Healthcare Spending Is Projected To Surpass $7 Trillion By 2031
Estimates from the Centers for Medicare and Medicaid Services (CMS) project annual U.S. healthcare spending to reach approximately $7.2 trillion in 2031. In 2022, healthcare expenditures were expected to hit $4.4 trillion, growing at a rate of 4.3%. Economic growth outpaced healthcare growth in 2022, resulting in a decline of projected healthcare spending as a share of gross domestic product (GDP) from 18.3% in 2021 to 17.4% in 2022; however, from 2022 through 2031, U.S. healthcare spending is expected to grow on average 5.4% per year compared to a 4.6% increase in GDP over the same period. By 2031, healthcare is expected to account for 19.6% of the United States' GDP.
“Altogether, and consistent with its past trend, health spending for the next 10 years is expected to grow more rapidly, on average, than the overall economy.” —CMS Economist Sean Keehan
According to CMS’ projections, medical spending across all major sectors returned to pre-pandemic levels, with hospitals being the biggest cost driver in 2022. From 2022 through 2031, hospital spending is projected to increase faster (5.8%) than physician and clinical services (5.3%) and prescription drugs (4.6%). Additionally, the average price growth for hospitals (3.2%) is estimated to be higher than that of prescription drugs (2.2%) and physician and clinical services (2%). As a result, healthcare costs will likely become a larger part of American household spending. However, the Inflation Reduction Act is projected to lower out-of-pocket spending on prescription drugs for 2024 and beyond.
Changes to federal policies, together with the United States’ aging population, are anticipated to result in Medicare experiencing the highest rate of growth among major payers, increasing 7.5% annually from 2022 through 2031. Medicare spending is expected to increase from a rate of 4.8% in 2022 to 8% in 2023, with expenditures surpassing $1 trillion. Medicaid expenditures are forecast to grow 5% through 2031; however, enrollment in the program is expected to decline because of state determinations. Private health insurance spending is projected to grow 5.4% a year.

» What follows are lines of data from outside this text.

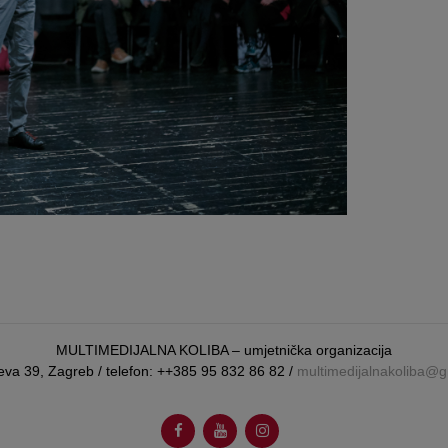
MULTIMEDIJALNA KOLIBA – umjetnička organizacija
eva 39, Zagreb / telefon: ++385 95 832 86 82 /
multimedijalnakoliba@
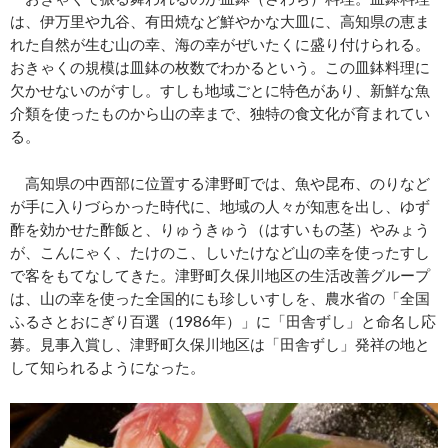
は、伊万里や九谷、有田焼など鮮やかな大皿に、高知県の恵ま
れた自然が生む山の幸、海の幸がぜいたくに盛り付けられる。
おきゃくの規模は皿鉢の枚数でわかるという。この皿鉢料理に
欠かせないのがすし。すしも地域ごとに特色があり、新鮮な魚
介類を使ったものから山の幸まで、独特の食文化が育まれてい
る。
高知県の中西部に位置する津野町では、魚や昆布、のりなど
が手に入りづらかった時代に、地域の人々が知恵を出し、ゆず
酢を効かせた酢飯と、りゅうきゅう（はすいもの茎）やみょう
が、こんにゃく、たけのこ、しいたけなど山の幸を使ったすし
で客をもてなしてきた。津野町久保川地区の生活改善グループ
は、山の幸を使った全国的にも珍しいすしを、農水省の「全国
ふるさとおにぎり百選（1986年）」に「田舎ずし」と命名し応
募。見事入賞し、津野町久保川地区は「田舎ずし」発祥の地と
して知られるようになった。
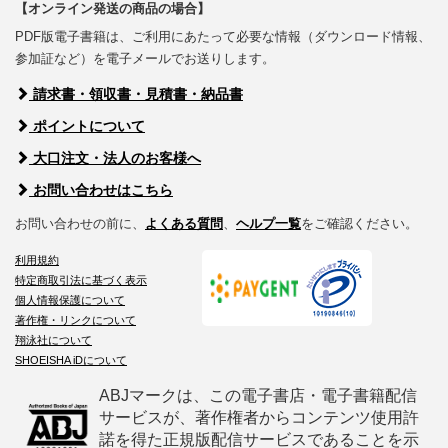
【オンライン発送の商品の場合】
PDF版電子書籍は、ご利用にあたって必要な情報（ダウンロード情報、
参加証など）を電子メールでお送りします。
請求書・領収書・見積書・納品書
ポイントについて
大口注文・法人のお客様へ
お問い合わせはこちら
お問い合わせの前に、
よくある質問
、
ヘルプ一覧
をご確認ください。
利用規約
特定商取引法に基づく表示
個人情報保護について
著作権・リンクについて
翔泳社について
SHOEISHA iDについて
ABJマークは、この電子書店・電子書籍配信
サービスが、著作権者からコンテンツ使用許
諾を得た正規版配信サービスであることを示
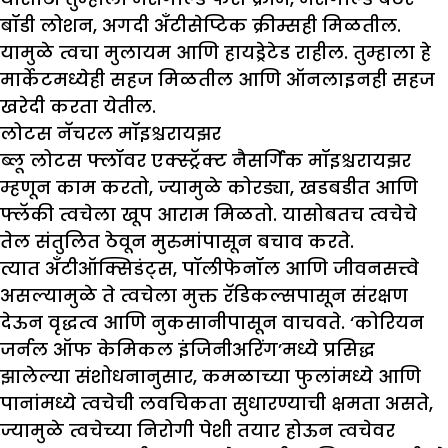
बॉडी लोशन, अगदी अँटीसेप्टिक क्रीम्सही मिळतील.
यामुळे त्वचा मुलायम आणि हायड्रेटेड राहील. तुम्हाला हे
मार्केटमध्येही सहज मिळतील आणि ऑनलाइनही सहज
खरेदी करता येतील.
लोटस नॅचरल मॉइश्चरायझर
ब्लू लोटस फ्लॉवर एक्स्ट्रॅक्ट नैसर्गिक मॉइश्चरायझर
म्हणून काम करतो, ज्यामुळे कोरड्या, खडबडीत आणि
फ्लॅकी त्वचेला खूप आराम मिळतो. यासोबतच त्वचेचे
तेल संतुलित ठेवून मुरुमांपासून बचाव करते.
त्यात अँटीऑक्सिडंट्स, पॉलीफेनॉल आणि जीवनसत्त्वे
असल्यामुळे ते त्वचेला मुक्त रॅडिकल्सपासून संरक्षण
देऊन वृद्धत्व आणि नुकसानीपासून वाचवते. ‘कोरियन
जर्नल ऑफ केमिकल इंजिनीअरिंग’मध्ये प्रसिद्ध
झालेल्या संशोधनानुसार, कमळाच्या फुलांमध्ये आणि
पानांमध्ये त्वचेची लवचिकता सुधारण्याची क्षमता असते,
ज्यामुळे त्वचेच्या निरोगी पेशी तयार होऊन त्वचेवर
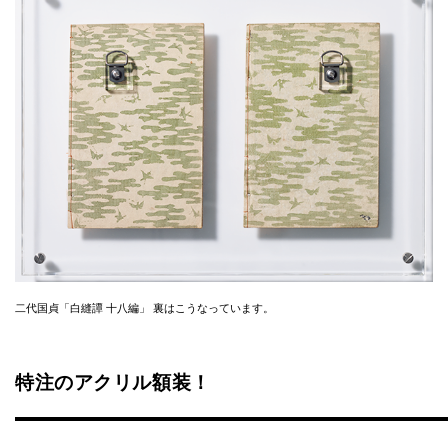
二代国貞「白縫譚 十八編」 裏はこうなっています。
特注のアクリル額装！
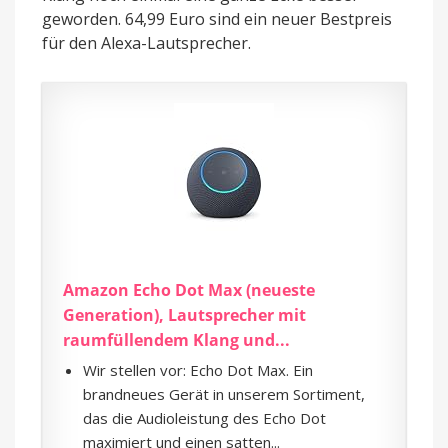
geworden. 64,99 Euro sind ein neuer Bestpreis
für den Alexa-Lautsprecher.
Amazon Echo Dot Max (neueste
Generation), Lautsprecher mit
raumfüllendem Klang und...
Wir stellen vor: Echo Dot Max. Ein
brandneues Gerät in unserem Sortiment,
das die Audioleistung des Echo Dot
maximiert und einen satten...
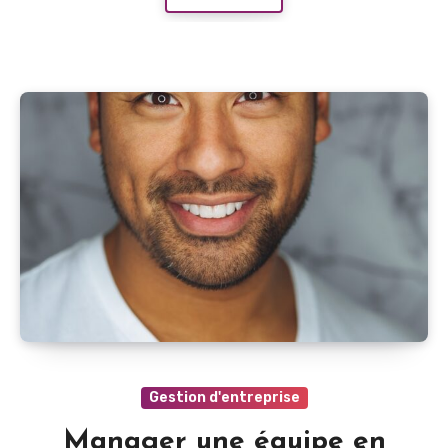
Gestion d'entreprise
Manager une équipe en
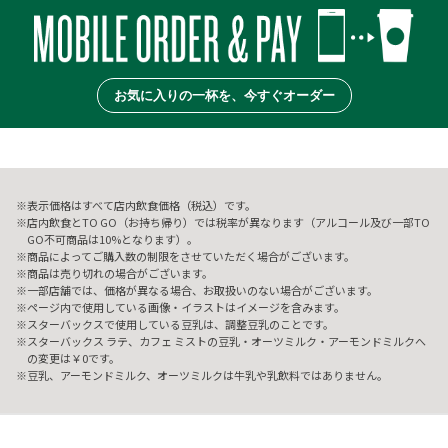
お気に入りの一杯を、今すぐオーダー
表示価格はすべて店内飲食価格（税込）です。
店内飲食とTO GO（お持ち帰り）では税率が異なります（アルコール及び一部TO
GO不可商品は10%となります）。
商品によってご購入数の制限をさせていただく場合がございます。
商品は売り切れの場合がございます。
一部店舗では、価格が異なる場合、お取扱いのない場合がございます。
ページ内で使用している画像・イラストはイメージを含みます。
スターバックスで使用している豆乳は、調整豆乳のことです。
スターバックス ラテ、カフェ ミストの豆乳・オーツミルク・アーモンドミルクへ
の変更は￥0です。
豆乳、アーモンドミルク、オーツミルクは牛乳や乳飲料ではありません。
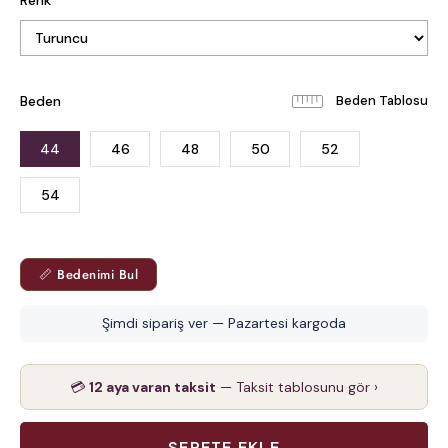
Renk
Beden
Beden Tablosu
44
46
48
50
52
54
📏 Bedenimi Bul
Şimdi sipariş ver — Pazartesi kargoda
💳
12 aya varan taksit
— Taksit tablosunu gör ›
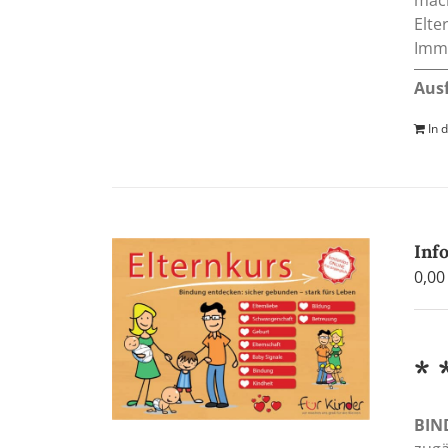
Elte
Imm
Aus
In 
Inf
0,0
* 
BIN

In 2022, the insured share of the U.S. population reached a record high of 92.3%, in large part due to gains in Medicaid and Health Insurance Marketplace plans, which benefited from pandemic-related relief, including a moratorium on Medicaid redeterminations and expanded eligibility for subsidized premiums.
What This Means
The CMS’ report highlights how healthcare spending will increase over the next decade. Understanding how healthcare spending will increase can help employers act now to protect themselves against increasing healthcare costs and better support their employees.